This, we might imagine, is the Age of the Fake. AI videos; TikTok fascists; the Joycean mind-fragments of a US president for whom truth itself is an ever shifting quantum concept. Surely no other generation has had to navigate such a disorientating landscape of deceit.
Or perhaps they have. Our old friends the Russians gave the world The Protocols of the Elders of Zion at the start of the 20th century – a lethal, widely circulated (and still circulating) hoax outlining the world-dominating plots of Jewish people. Meanwhile, a still unidentified forger composed the Zinoviev Letter, which was published by the Daily Mail a few days before the 1924 general election. Purportedly from Grigory Zinoviev of the Soviet Comintern, it outlined a rosy future of uncompromising Leninism across England with the re-election of Labour’s Ramsay MacDonald. MacDonald lost.
If espionage has a certain seedy allure, IRD work was resolutely low-budget and cheerfully grubby
Now Rory Cormac lifts the lid – releasing some very pungent aromas – on a previously unexplored Department of Deliberate Untruths. This was the exquisitely blandly named ‘Information Research Department’, set up in 1948 under Clement Attlee’s government to counter Soviet propaganda in a fast-freezing cold war. A secretive sub-section of the Foreign Office, it was in the business of fakes: leaflets, pamphlets and any printed matter that might help foster confusion, dissent and anger anywhere that communism threatened to take hold.
This applied further than Europe. Presidents of newly independent African republics were portrayed as being Chinese communist stooges. Authoritarian leaders were denounced as Soviet marionettes. The IRD also infiltrated Soviet-backed international festivals and youth groups. The idea was that factions would be turned against factions by crudely produced fake pamphlets ascribing various ideological outrages to rivals. If espionage had a certain seedy allure and glamour, this kind of work was resolutely low-budget and cheerfully grubby. Yet in its own way it was madly skilled. Operatives had to ventriloquise different languages, dialects and the phraseology of different generations. The department’s remit stretched across Britain’s fast dissolving empire as well as flashpoints, such as Egypt.
Apart from devising their own wheezes to make unhelpful regimes look bad, the IRD also had to counter the blizzard of leaflets being issued by enemies. There was some amazingly abstruse detective work: analysis of typewriter keystrokes and staples could determine whether the source of the enemy propaganda was Moscow or Beijing. Cormac’s work in unearthing top secret documents is colourful, at times suggestive of Graham Greene’s darker entertainments. Yet this was no game. Words and slogans – if taken up by rebels in troubled lands – could have a devastating impact.

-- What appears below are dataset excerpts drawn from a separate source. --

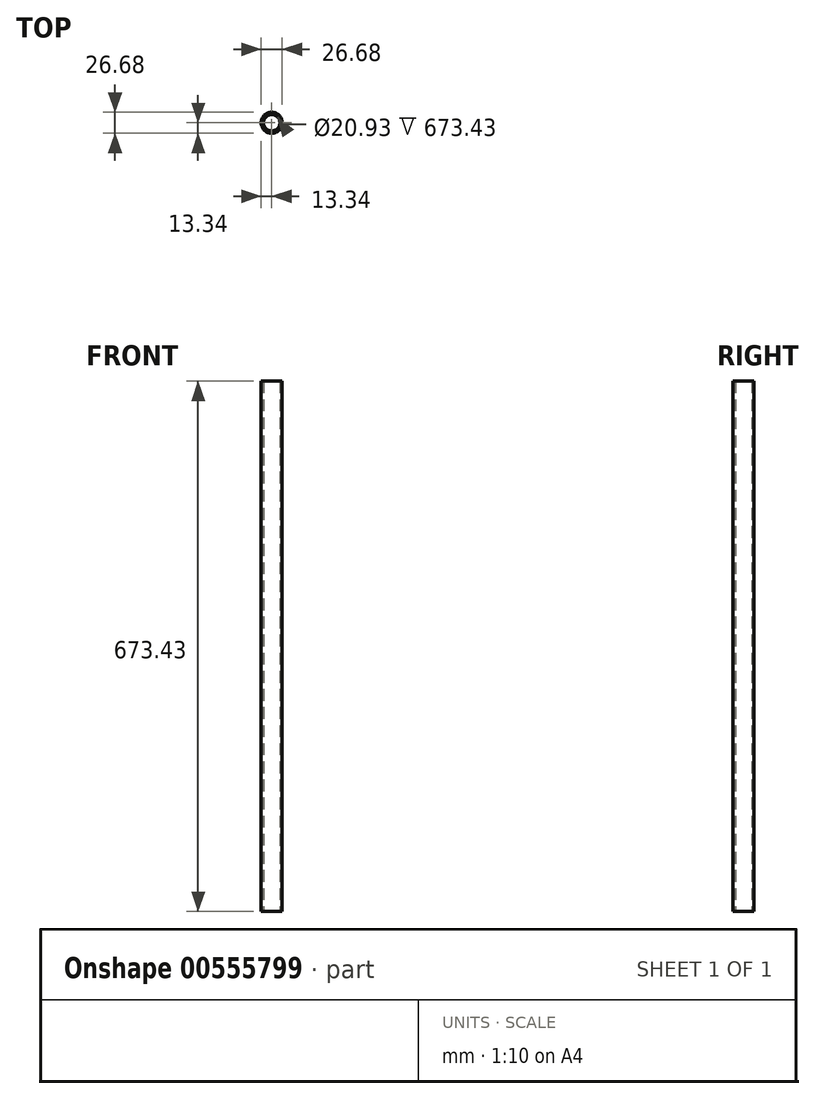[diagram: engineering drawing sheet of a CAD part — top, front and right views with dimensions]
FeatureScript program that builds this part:
annotation { "Feature Type Name" : "Feature", "Feature Type Description" : "" }
export const myFeature = defineFeature(function(context is Context, id is Id, definition is map)
    precondition{}
    {
        {
            var Q0;
            Q0=qCreatedBy(makeId("Top.planeOp"),FACE);
            var sketch = newSketch(context, id + "F0", { "sketchPlane" : qUnion([Q0])});
            skCircle(sketch, "E0", {"center": v(0, 0) * mm, "radius": 13.33 * mm});
            skCircle(sketch, "E1", {"center": v(0, 0) * mm, "radius": 10.46 * mm});
            skSolve(sketch);
        }
        {
            var Q0;
            Q0=qSketchRegion(id+"F0",true);
            extrude(context, id + "F1", {"entities" : qUnion([Q0]), "depth" : 673.43 * mm, "offsetDistance" : 25.4 * mm});
        }
    });
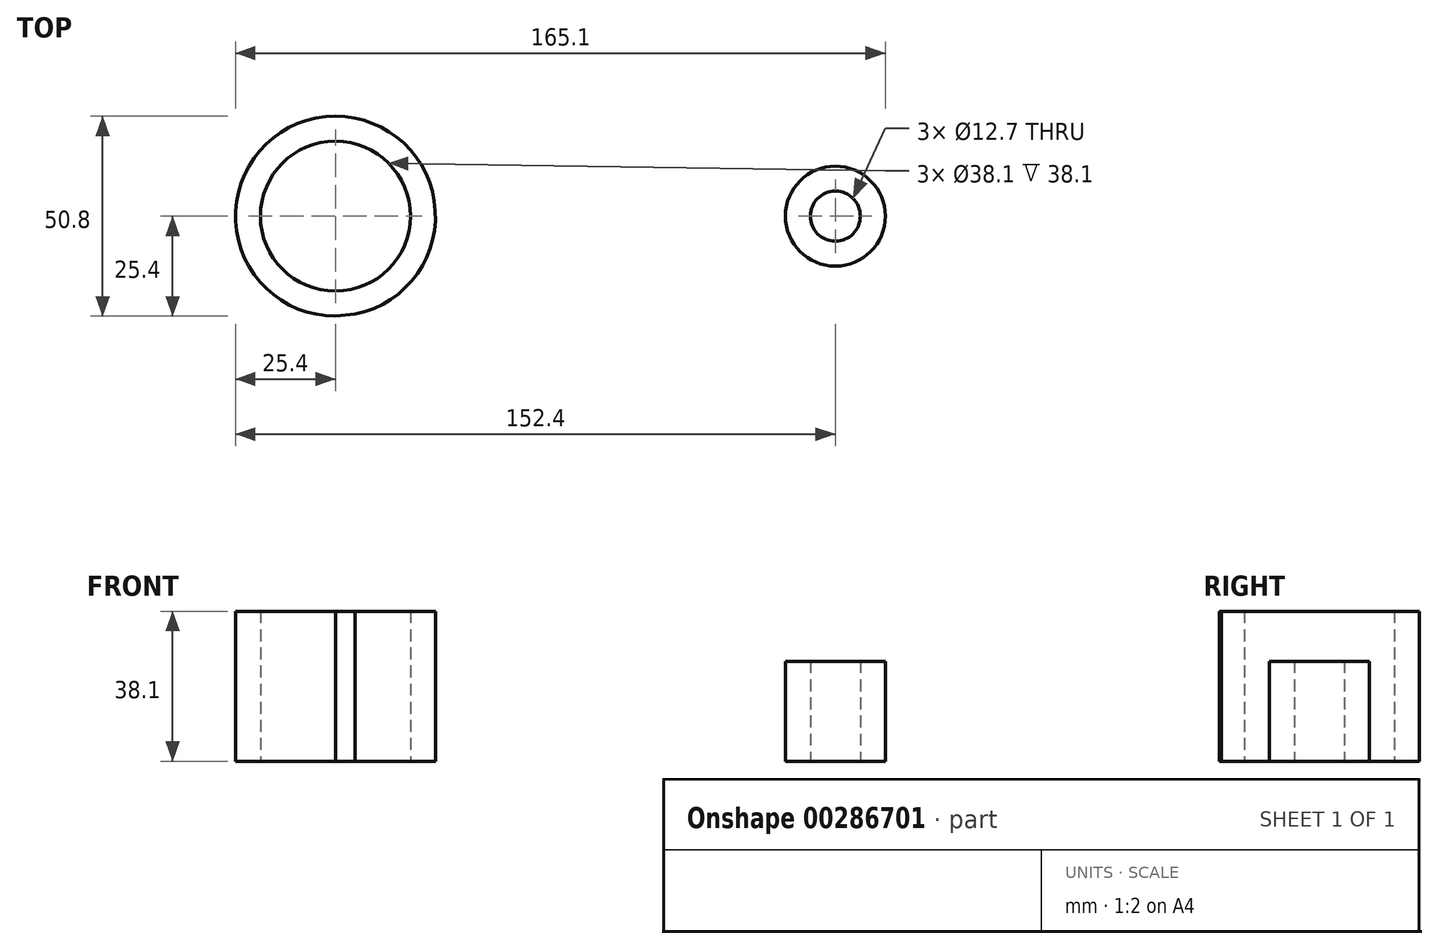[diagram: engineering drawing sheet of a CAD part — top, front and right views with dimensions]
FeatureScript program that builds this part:
annotation { "Feature Type Name" : "Feature", "Feature Type Description" : "" }
export const myFeature = defineFeature(function(context is Context, id is Id, definition is map)
    precondition{}
    {
        {
            var Q0;
            Q0=qCreatedBy(makeId("Top.planeOp"),FACE);
            var sketch = newSketch(context, id + "F0", { "sketchPlane" : qUnion([Q0])});
            skArc(sketch, "E0", {"start": v(5.03, -24.9) * mm, "mid": v(-2.53, 25.27) * mm, "end": v(0, -25.4) * mm});
            skCircle(sketch, "E1", {"center": v(0, 0) * mm, "radius": 19.05 * mm});
            skCircle(sketch, "E2", {"center": v(127, 0) * mm, "radius": 12.7 * mm});
            skCircle(sketch, "E3", {"center": v(127, 0) * mm, "radius": 6.35 * mm});
            skLineSegment(sketch, "E4", {"start": v(0, -25.4) * mm, "end": v(5.03, -24.9) * mm});
            skArc(sketch, "E5", {"start": v(38.1, 6.35) * mm, "mid": v(31.75, 0) * mm, "end": v(38.1, -6.35) * mm});
            skArc(sketch, "E6", {"start": v(88.9, -6.35) * mm, "mid": v(95.25, 0) * mm, "end": v(88.9, 6.35) * mm});
            skLineSegment(sketch, "E7", {"start": v(38.1, 6.35) * mm, "end": v(88.9, 6.35) * mm});
            skLineSegment(sketch, "E8", {"start": v(38.1, -6.35) * mm, "end": v(88.9, -6.35) * mm});
            skPoint(sketch, "E9.orphan", {"position": v(127, 12.7) * mm});
            skPoint(sketch, "E10.orphan", {"position": v(0, 12.7) * mm});
            skPoint(sketch, "E11.orphan", {"position": v(127, -12.7) * mm});
            skLineSegment(sketch, "E12", {"start": v(0, 25.53) * mm, "end": v(128.27, 12.64) * mm});
            skLineSegment(sketch, "E13", {"start": v(0, -25.53) * mm, "end": v(128.27, -12.64) * mm});
            skSolve(sketch);
        }
        {
            var Q0;
            Q0=makeQuery(id+"F0.imprint","IMPRINT",FACE,{"disambiguationData":[TD([[makeQuery(id+"F0.imprint","IMPRINT",EDGE,{"derivedFrom":sQuery(id+"F0.wireOp",EDGE,"E1")}),-1.0]])]});
            extrude(context, id + "F1", {"entities" : qUnion([Q0]), "depth" : 38.1 * mm});
        }
        {
            var Q0;
            Q0=makeQuery(id+"F0.imprint","IMPRINT",FACE,{"disambiguationData":[TD([[makeQuery(id+"F0.imprint","IMPRINT",EDGE,{"derivedFrom":sQuery(id+"F0.wireOp",EDGE,"E3")}),-1.0]])]});
            extrude(context, id + "F2", {"entities" : qUnion([Q0]), "depth" : 25.4 * mm});
        }
    });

An early star of the department was Hans Welser, a Vienna-born journalist who had performed propaganda miracles with the Political Warfare Executive in the second world war. Working alongside him was his wife Adelaide, another wartime propaganda whizz, who shuttled expertly between the IRD, conferences with MI6 and meetings in Fleet Street bars. Also key was John Rayner, a former Daily Express features editor and formidable eccentric. He was dazzlingly good at producing forged leaflets and listed among his talents farming and Elizabethan calligraphy. Notable women included the former Bletchley codebreaker Elizabeth Wyndham, who had been variously posted to Khartoum and Leopoldville, and who, upon being kidnapped by guerilla fighters, intimidated them into letting her go.

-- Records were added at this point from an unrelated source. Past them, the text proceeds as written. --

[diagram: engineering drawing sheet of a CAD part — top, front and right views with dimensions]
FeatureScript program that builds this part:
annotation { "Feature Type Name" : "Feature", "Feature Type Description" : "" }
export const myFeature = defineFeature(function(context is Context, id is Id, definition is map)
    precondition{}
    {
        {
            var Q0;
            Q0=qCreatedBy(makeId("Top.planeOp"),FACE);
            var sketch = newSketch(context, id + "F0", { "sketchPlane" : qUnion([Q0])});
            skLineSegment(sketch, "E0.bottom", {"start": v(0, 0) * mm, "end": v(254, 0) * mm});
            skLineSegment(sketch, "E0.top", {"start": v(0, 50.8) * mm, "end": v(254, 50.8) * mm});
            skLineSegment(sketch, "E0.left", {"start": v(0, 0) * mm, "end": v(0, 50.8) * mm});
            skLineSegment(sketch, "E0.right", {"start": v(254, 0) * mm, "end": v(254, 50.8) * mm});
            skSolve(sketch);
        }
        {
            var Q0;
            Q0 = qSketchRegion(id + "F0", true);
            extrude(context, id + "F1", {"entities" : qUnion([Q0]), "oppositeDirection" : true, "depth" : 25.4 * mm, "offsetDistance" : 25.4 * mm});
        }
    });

A prime example of the department’s shadowy efforts was played out in Indonesia in the mid-1960s. President Sukarno, having gained his nation’s independence from the Dutch, was both beloved and tyrannical. He – and communism – posed a threat to neighbouring Malaysia, where Britain still had vested interests. The IRD set to work with a variety of attacks – on the president’s adultery, on his toadying to communists, on his being a bad Muslim. A storm was indeed gathering and an attempted coup resulted in the decapitations of local dissidents, whose heads were lobbed daily over the wall of the British consulate.
Cormac’s flavourful account is also a portrait of Britain in sharp post-imperial decline: dusty offices and cynicism. In the early 1970s, the department faced a grim challenge in Northern Ireland as the flames of the Troubles rose – the propaganda efforts of Soviet-backed agents boosting the Provisional IRA. As energetic as the department was, its enemies were indefatigable, seeking to poison Britain both domestically and internationally.
By 1977, this rackety outfit was felt to have run its course and was wound down by the foreign secretary David Owen. But, given that faking these days seems to be a freelance affair, with Iran, Hezbollah, Russia and China commissioning social media figures to flood the internet with destabilising rubbish, it’s possible to feel a pang of rueful nostalgia for a team who in the 1960s tried subverting a Soviet-bloc hippy pop festival with the slogan: ‘Come to Bulgaria – the land free of the Fuzz!’